Barreiras legais impedem a luta contra o feminicídio na Nigéria e no Quênia

Ilustração de Minority Africa, usada com permissão.

Este artigo de Wambui Mwaura foi publicado originalmente no Minority África em 10 de setembro de 2024. Reproduzimos uma versão resumida como parte de um acordo de compartilhamento de conteúdo.

Em toda a África, as mulheres estão sendo assassinadas em um ritmo alarmante, geralmente por seus companheiros ou por um parente do sexo masculino. Tragicamente, em 2022 o continente registrou os maiores índices de feminicídios nas mãos de parceiros ou familiares, e cerca de 20.000 mulheres e meninas perderam a vida.

No Quênia, por exemplo, relatos da mídia indicam um aumento acentuado nos casos de mulheres assassinadas por seus companheiros. Infelizmente, a maratonista olímpica Rebecca Cheptegei foi uma das últimas vítimas de feminicídio. No entanto, não há um sistema oficial para rastrear todas as mulheres que são vítimas de violência de gênero, especialmente feminicídio.

----

◆ TAREFAS PROPOSTAS ◆
(a) Transcreva do texto sobre feminicídio o trecho que vai de "Este artigo de" até "perderam a vida.", inclusive.
(b) Responda, com base no texto sobre feminicídio:
(i) Em que data o artigo foi publicado originalmente no Minority África?
(ii) Quantas mulheres e meninas perderam a vida no continente em 2022?
(iii) Quem o texto cita como uma das últimas vítimas de feminicídio no Quênia?
(c) Resuma o texto sobre feminicídio em duas frases.
A listagem não tem nenhum papel nesta atividade.

◆ SEÇÃO DE DADOS ◆
----

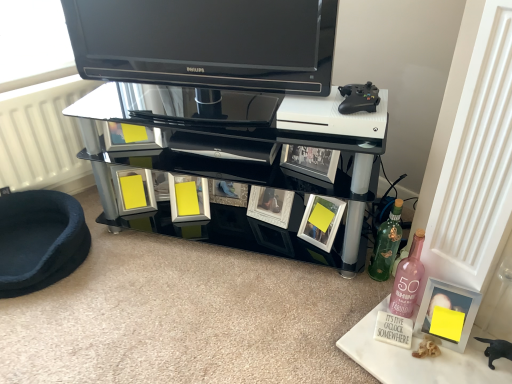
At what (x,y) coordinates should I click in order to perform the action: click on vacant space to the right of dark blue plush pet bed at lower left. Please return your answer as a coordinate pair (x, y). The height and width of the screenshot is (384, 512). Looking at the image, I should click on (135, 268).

----

◆ RESPOSTAS DADAS ◆
(a)
Este artigo de Wambui Mwaura foi publicado originalmente no Minority África em 10 de setembro de 2024. Reproduzimos uma versão resumida como parte de um acordo de compartilhamento de conteúdo.

Em toda a África, as mulheres estão sendo assassinadas em um ritmo alarmante, geralmente por seus companheiros ou por um parente do sexo masculino. Tragicamente, em 2022 o continente registrou os maiores índices de feminicídios nas mãos de parceiros ou familiares, e cerca de 20.000 mulheres e meninas perderam a vida.

(b)
(i) Em 10 de setembro de 2024.
(ii) Cerca de 20.000.
(iii) A maratonista olímpica Rebecca Cheptegei.

(c) Em toda a África, mulheres são assassinadas em ritmo alarmante, geralmente por companheiros ou parentes do sexo masculino, e cerca de 20.000 mulheres e meninas perderam a vida em 2022. No Quênia, a mídia aponta um aumento acentuado desses casos, mas não há um sistema oficial para rastrear as vítimas de violência de gênero, especialmente de feminicídio.